WHAT YOU NEED TO DO: The expected output is a copy of every line in the records with the string "ankle".

RECORDS SHOWN:
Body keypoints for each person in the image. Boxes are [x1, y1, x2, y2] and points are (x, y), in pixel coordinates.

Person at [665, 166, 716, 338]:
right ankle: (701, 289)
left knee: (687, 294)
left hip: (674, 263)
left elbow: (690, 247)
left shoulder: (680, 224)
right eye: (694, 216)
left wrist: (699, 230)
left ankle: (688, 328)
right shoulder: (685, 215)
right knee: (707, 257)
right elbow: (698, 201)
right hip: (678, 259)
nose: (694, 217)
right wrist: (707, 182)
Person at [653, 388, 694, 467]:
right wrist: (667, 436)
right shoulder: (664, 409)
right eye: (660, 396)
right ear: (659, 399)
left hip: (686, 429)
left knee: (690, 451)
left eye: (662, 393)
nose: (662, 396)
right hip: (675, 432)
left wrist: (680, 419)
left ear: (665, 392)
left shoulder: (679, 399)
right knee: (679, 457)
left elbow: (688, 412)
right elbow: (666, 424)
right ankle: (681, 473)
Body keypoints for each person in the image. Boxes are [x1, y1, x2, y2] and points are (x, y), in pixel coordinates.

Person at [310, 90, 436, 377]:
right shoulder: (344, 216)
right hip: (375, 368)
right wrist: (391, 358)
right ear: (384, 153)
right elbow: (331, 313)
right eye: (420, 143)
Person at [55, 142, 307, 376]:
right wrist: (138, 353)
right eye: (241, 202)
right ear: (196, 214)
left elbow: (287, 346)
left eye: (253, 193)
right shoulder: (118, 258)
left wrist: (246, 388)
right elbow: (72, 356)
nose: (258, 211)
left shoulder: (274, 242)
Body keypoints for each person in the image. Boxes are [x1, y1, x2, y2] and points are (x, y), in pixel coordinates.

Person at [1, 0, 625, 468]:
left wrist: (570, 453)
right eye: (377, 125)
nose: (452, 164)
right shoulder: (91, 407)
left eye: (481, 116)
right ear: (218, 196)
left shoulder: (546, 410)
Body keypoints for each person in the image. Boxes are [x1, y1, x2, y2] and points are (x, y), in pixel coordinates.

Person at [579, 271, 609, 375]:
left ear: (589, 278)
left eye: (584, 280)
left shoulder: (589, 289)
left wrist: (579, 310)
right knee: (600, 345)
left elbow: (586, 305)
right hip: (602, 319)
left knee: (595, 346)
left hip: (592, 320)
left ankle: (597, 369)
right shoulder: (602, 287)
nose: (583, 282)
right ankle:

RESPONSE TO THIS TASK:
right ankle: (701, 289)
left ankle: (688, 328)
right ankle: (681, 473)
left ankle: (597, 369)
right ankle:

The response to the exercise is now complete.